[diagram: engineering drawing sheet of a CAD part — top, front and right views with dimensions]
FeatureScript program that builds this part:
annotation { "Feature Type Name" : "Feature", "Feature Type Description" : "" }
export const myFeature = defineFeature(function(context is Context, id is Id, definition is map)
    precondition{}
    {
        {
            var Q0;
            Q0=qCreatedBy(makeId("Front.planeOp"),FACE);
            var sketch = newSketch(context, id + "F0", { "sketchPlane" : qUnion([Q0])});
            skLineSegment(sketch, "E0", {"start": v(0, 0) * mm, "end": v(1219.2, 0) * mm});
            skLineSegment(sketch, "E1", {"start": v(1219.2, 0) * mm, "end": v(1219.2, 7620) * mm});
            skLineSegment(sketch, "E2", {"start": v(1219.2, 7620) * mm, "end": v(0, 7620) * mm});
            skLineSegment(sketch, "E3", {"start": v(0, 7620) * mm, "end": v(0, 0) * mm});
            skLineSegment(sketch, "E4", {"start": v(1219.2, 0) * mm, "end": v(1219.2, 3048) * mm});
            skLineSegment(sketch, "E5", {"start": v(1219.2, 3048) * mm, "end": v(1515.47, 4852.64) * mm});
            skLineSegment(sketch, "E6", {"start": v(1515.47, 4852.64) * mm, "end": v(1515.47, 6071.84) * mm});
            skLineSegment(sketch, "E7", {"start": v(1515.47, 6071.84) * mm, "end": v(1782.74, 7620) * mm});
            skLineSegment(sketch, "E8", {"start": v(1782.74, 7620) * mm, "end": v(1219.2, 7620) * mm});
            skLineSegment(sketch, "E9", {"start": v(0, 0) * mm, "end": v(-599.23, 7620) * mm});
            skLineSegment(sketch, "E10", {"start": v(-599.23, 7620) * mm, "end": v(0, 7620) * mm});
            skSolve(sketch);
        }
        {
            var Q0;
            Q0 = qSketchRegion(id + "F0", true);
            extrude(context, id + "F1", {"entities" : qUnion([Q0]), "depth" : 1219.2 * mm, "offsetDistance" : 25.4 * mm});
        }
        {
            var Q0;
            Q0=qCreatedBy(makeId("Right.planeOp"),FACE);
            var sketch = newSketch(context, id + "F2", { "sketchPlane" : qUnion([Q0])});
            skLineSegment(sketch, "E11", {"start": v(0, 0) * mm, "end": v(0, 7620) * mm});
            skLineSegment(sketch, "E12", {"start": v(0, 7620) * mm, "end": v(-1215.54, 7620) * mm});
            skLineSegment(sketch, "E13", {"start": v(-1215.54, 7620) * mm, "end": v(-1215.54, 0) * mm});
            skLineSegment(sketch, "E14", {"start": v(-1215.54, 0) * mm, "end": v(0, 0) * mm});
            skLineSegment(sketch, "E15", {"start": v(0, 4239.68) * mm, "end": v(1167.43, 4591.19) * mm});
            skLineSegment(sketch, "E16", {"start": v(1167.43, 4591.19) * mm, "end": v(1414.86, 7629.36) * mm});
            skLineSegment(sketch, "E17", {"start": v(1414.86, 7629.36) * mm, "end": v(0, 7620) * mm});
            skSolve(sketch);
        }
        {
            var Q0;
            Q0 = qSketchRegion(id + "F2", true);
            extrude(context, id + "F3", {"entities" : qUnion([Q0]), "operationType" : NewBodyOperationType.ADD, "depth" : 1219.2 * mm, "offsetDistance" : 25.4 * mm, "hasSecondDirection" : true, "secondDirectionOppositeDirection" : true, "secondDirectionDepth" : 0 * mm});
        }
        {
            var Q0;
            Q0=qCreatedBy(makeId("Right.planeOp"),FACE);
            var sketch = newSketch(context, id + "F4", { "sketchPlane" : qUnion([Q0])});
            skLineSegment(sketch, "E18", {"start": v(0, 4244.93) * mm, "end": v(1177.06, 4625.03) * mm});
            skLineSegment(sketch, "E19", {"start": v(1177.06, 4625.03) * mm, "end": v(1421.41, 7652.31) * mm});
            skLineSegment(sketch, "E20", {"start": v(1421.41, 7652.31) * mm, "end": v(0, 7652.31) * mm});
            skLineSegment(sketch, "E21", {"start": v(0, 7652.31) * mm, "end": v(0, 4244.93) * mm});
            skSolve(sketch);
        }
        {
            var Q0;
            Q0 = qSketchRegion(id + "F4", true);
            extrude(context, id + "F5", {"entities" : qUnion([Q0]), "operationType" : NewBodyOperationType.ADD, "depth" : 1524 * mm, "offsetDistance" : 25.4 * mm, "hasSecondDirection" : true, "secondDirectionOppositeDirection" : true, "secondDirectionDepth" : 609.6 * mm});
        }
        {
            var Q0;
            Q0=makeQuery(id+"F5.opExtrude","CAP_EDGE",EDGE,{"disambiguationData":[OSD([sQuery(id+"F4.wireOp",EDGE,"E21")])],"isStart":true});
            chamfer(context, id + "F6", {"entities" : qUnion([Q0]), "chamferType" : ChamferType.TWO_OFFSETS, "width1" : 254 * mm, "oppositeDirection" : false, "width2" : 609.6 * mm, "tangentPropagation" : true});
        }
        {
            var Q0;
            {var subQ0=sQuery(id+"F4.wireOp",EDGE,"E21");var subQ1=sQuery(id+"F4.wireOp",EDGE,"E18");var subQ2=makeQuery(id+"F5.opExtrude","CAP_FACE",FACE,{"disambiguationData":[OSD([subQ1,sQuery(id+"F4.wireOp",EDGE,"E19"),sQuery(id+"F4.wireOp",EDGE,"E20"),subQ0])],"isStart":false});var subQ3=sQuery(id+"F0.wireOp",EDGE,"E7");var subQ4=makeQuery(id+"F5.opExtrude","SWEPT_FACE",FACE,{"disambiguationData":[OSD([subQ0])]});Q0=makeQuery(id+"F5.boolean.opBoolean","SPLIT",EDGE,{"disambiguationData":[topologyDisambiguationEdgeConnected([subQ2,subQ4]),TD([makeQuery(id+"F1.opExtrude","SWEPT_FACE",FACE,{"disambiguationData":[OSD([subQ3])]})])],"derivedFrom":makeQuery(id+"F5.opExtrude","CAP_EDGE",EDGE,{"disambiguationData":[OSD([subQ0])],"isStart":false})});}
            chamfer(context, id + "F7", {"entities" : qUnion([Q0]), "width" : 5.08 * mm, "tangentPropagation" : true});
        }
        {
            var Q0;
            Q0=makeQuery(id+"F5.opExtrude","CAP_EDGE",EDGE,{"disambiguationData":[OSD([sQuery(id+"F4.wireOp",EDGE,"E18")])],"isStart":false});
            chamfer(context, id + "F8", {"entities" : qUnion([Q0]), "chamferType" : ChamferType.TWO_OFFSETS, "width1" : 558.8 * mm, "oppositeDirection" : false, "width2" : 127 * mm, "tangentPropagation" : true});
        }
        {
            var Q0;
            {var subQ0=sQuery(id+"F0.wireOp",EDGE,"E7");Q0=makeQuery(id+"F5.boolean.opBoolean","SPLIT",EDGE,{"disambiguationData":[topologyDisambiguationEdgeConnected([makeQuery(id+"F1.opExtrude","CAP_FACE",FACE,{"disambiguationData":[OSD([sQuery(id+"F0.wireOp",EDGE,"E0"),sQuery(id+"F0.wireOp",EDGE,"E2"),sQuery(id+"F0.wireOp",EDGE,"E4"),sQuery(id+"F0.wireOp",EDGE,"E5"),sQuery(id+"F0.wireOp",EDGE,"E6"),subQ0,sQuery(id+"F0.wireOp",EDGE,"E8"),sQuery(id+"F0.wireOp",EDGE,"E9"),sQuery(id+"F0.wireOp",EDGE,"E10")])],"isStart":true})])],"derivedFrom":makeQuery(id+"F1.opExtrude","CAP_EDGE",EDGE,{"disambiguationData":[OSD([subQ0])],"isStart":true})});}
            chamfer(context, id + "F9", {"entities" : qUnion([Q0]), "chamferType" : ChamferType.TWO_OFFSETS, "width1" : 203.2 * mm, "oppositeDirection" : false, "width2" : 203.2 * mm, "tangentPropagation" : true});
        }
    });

## [Request]
Count the lines in the items above that contain the string "hasSecondDirection" and give only that number.

## [Result]
2